Exercise → Continue the text about the study of families of patients with severe traumatic brain injury from the point where it stops.
[Text passage]
What is the focus of the study?

The main focus of the study was to determine the ways to tolerate patients’ families in order to meet their requirements. The etiology could be attributed to the unstable or crisis situation faced by the family members of patients with severe traumatic brain injury.

Further, much relies on their part to address the future consequences which may appear stressful. Regular nurses’ interaction with the family members with high priority could help in assessing the progress of the situation. Nurses in ICU may need to be compassionate to overcome the anxiety experienced by the family members. Hence the behavior of nurses could play a role as prognostic information on the current situation. In other words, it would pacify the family members’ concerns.

The treatment and prevention strategy for the family members relies on their responsibility to acquire information from the concerned hospital authorities. This could be because information exchange from the physicians and nurses with multiple job responsibilities could lead to discrepancies in understanding the situation and further contributes to stress. A dedicated health care provider would only provide reliable information that can minimize or treat the family member’s stress.

Is the study qualitative or quantitative?

This study is purely qualitative as it is largely dependent on interviewing the participants’ experiences, realities and analyzing the information patterns. In addition, this study has a limited number of participants (seven family members) rather than a huge sample size. This perfectly makes it a qualitative study.

Are research questions or hypotheses given?

There are no research questions or hypotheses given.

What are the variables/ phenomena being studied?
[/Text passage]
[Material supplied]
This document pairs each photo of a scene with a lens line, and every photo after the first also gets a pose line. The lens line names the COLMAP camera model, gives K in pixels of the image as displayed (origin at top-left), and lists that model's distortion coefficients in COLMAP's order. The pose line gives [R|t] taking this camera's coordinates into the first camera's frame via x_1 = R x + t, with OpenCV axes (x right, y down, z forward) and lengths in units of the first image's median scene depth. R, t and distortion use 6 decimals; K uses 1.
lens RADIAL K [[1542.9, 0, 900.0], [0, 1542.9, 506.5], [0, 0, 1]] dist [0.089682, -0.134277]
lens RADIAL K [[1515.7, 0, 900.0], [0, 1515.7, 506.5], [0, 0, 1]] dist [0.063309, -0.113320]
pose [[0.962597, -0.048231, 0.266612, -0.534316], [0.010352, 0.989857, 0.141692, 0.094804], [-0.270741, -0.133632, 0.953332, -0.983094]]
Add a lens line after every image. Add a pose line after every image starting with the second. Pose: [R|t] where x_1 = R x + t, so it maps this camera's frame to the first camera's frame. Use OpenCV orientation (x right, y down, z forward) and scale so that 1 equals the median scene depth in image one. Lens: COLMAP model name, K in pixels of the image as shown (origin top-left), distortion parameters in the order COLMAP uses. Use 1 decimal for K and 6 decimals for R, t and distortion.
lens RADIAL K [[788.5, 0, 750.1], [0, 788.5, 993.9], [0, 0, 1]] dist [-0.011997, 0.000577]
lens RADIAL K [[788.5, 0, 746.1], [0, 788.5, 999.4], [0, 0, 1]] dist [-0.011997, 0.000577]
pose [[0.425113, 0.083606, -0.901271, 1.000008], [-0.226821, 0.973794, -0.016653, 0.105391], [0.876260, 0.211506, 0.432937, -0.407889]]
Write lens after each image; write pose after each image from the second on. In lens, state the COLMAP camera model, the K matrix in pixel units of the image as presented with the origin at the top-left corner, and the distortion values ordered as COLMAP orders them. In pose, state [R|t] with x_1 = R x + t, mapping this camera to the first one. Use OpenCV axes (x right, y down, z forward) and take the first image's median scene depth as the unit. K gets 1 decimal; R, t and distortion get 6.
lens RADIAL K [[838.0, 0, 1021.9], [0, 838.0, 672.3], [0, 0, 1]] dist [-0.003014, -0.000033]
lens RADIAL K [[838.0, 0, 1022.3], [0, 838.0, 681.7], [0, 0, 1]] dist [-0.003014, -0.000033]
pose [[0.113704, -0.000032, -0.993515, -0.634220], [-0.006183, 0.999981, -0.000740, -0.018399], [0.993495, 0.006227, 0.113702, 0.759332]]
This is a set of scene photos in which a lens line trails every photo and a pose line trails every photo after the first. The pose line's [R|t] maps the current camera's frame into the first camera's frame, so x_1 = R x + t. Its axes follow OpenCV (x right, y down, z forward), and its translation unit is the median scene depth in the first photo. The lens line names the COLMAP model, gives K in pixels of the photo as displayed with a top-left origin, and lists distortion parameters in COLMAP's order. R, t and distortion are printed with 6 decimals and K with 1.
[/Material supplied]
Your response →
There were no identified variables in this study. It appears that there are no variables reported to exist in the study and there is hardly any connection with DSM criteria. The author established the importance of the study by highlighting the gravity of the situation experienced by the family members of patients with severe traumatic brain injury indicating that they are more vulnerable to anxiety and uncertainty in the future.

How does the author establish the importance of the study?

The importance was also established by identifying the specific needs of families of patients with severe traumatic brain injury, like the need to know, the need for consistent information, the need for involvement, and the need to make sense of the experience (Bond et al., 2003). This information was found in the introduction and discussion parts.

How many paragraphs were used in the literature?

There was a total of eight paragraphs used in the literature review. The topics included were care and the need for identifying the family needs, addressing the needs, structured communication program, facilitating nurses to work with families, retrospective analysis of earlier studies, comparing the needs of patient families with that of families of patients without injuries, need for qualitative information. There was no heading used in the literature review.

Is a theoretical framework used?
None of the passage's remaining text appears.